The trend of health systems ending relationships with Medicare Advantage plans continues, with Essentia Health informing patients that, due to excessive prior authorization requirements and denial of care, it will no longer will serve as an in-network provider for Medicare Advantage plans administered by UnitedHealthcare (UHC) and Humana, effective Jan. 1, 2025.

Duluth, Minn.-based Essentia Health is an integrated health system with 14 hospitals serving patients in Minnesota, North Dakota, and Wisconsin. It says that UHC and Humana delay and deny approval of care for its patients at more than twice the rate of other Medicare Advantage plans. This can cause unnecessary hardships for many Essentia patients, it claims. 

“Like many other health systems, we have been re-evaluating our participation in Medicare Advantage plans that place added strain on our patients by too often denying or delaying their care,” said Cathy Cantor, M.D., M.B.A., Essentia’s chief medical officer for population health, in a statement. “This was not a decision we made lightly. The frequent denials and associated delays negatively impact our ability to provide the timely and appropriate care our patients deserve. This is the right thing to do for the people we are honored to serve.”

As KARE11 reported, UnitedHealthcare issues the following statement: “We extended our contract in July with Essentia Health for our existing Medicaid, Medicare Advantage, and employer-sponsored health plans through the end of 2024, and as part of that extension, agreed to items on which we’d collaborate – none of which were specific to Medicare Advantage. Essentia Health didn’t raise concerns regarding its participation in our Medicare Advantage network until last week. We have since met with Essentia on Sept. 9 and are committed to working with the health system to explore solutions with the goal of renewing our relationship. We hope Essentia shares our commitment toward reaching an agreement.”

Other provider organizations are making similar moves. South Dakota-based Sanford Health recently announced it will end participation with Humana Medicare Advantage on Dec. 31 due to “ongoing challenges and concerns that negatively affect patients including ongoing denials of coverage and delays accessing care.”

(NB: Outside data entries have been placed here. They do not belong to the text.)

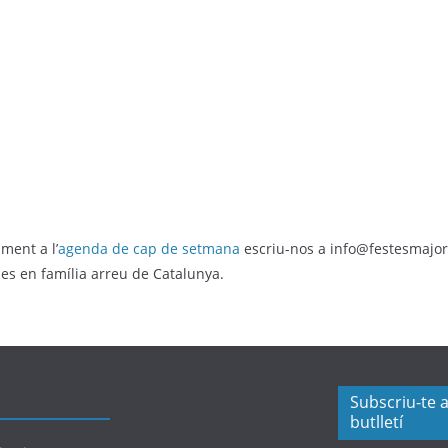
ment a l’
agenda de cap de setmana
escriu-nos a info@festesmajo
ques en família arreu de Catalunya.
Subscriu-te a
butlletí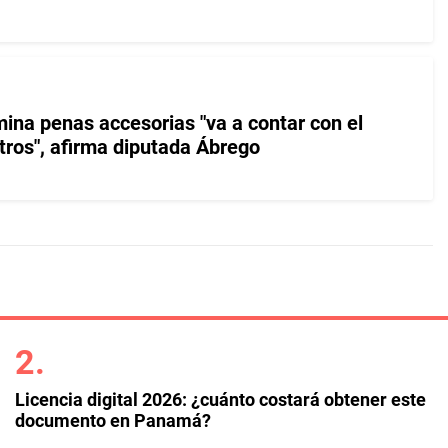
mina penas accesorias "va a contar con el
tros", afirma diputada Ábrego
Licencia digital 2026: ¿cuánto costará obtener este
documento en Panamá?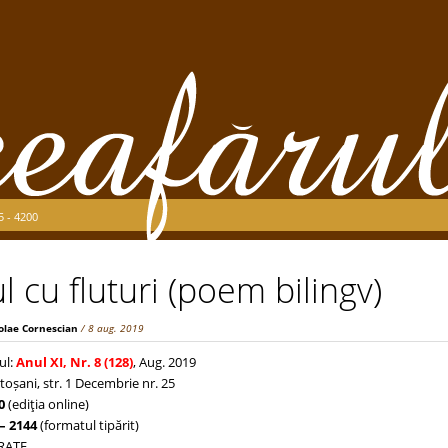
5 - 4200
l cu fluturi (poem bilingv)
olae Cornescian
/ 8 aug. 2019
ul:
Anul XI, Nr. 8 (128)
, Aug. 2019
toșani, str. 1 Decembrie nr. 25
0
(ediţia online)
– 2144
(formatul tipărit)
TRATE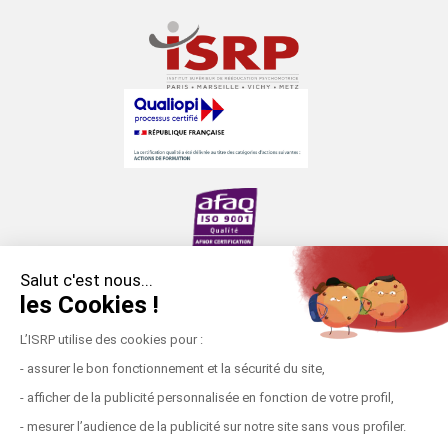
Salut c'est nous...
les Cookies !
Établissement d’enseignement supérieur privé (loi
du 12 juillet 1875).
L’ISRP utilise des cookies pour :
Formation placée sous la double tutelle du
- assurer le bon fonctionnement et la sécurité du site,
ministère de l’Enseignement supérieur, de la
- afficher de la publicité personnalisée en fonction de votre profil,
Recherche et de l’Innovation et ministère des
- mesurer l’audience de la publicité sur notre site sans vous profiler.
Solidarités et de la Santé.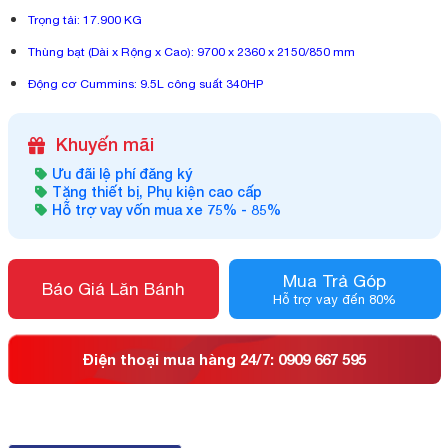
Trọng tải: 17.900 KG
Thùng bạt (Dài x Rộng x Cao): 9700 x 2360 x 2150/850 mm
Động cơ Cummins: 9.5L công suất 340HP
Khuyến mãi
Ưu đãi lệ phí đăng ký
Tặng thiết bị, Phụ kiện cao cấp
Hỗ trợ vay vốn mua xe 75% - 85%
Mua Trả Góp
Báo Giá Lăn Bánh
Hỗ trợ vay đến 80%
Điện thoại mua hàng 24/7: 0909 667 595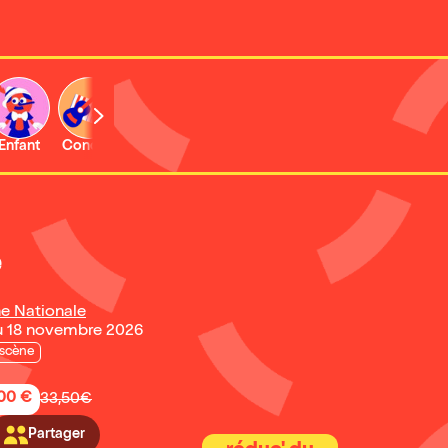
Enfant
Concert
Activité
Expo et musée
e
ne Nationale
u 18 novembre 2026
 scène
,00 €
33,50€
Partager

Minnesota-based HealthPartners made a similar announcement earlier this summer, saying “our ongoing reviews found that UnitedHealthcare delays and denies approval of payment for our patients’ Medicare Advantage claims at an exceptionally high rate that, at times, can be up to 10 times higher than other insurers we work with. After over a year of being unable to persuade UnitedHealthcare to change their practices, we’ve determined that we can no longer participate in the UnitedHealthcare Medicare Advantage network.”

HealthPartners includes a multispecialty group practice of more than 1,700 physicians, serving patients at more than 90 clinic locations and seven hospitals throughout the Twin Cities and Western Wisconsin.

Elsewhere, after months of negotiation with Anthem Blue Cross Blue Shield (BCBS), Mercy has provided written notice to end its contracts with Anthem in the state of Missouri. These contracts include all commercial, Medicare Advantage, Affordable Care Act (ACA) marketplace, managed Medicaid plans (Healthy Blue) and HealthLink (which falls under the Anthem BCBS umbrella).

“Our focus remains on safeguarding our patients and ensuring they receive the low-cost, high-quality care they deserve with insurance coverage that provides the greatest amount of protection for their health,” said Dave Thompson, Mercy’s senior vice president of population health and president of contracted revenue, in a statement. “We know this news will be concerning for hundreds of thousands of Mercy patients with Anthem BCBS. We will continue to negotiate in good faith with Anthem in hopes of avoiding any disruption to our patients at the end of the year – particularly those patients in need of prolonged, coordinated care. However, patients and employers considering which health plans to purchase for 2025 should consider whether Mercy, the largest health system in the state, will be in the plan they purchase.”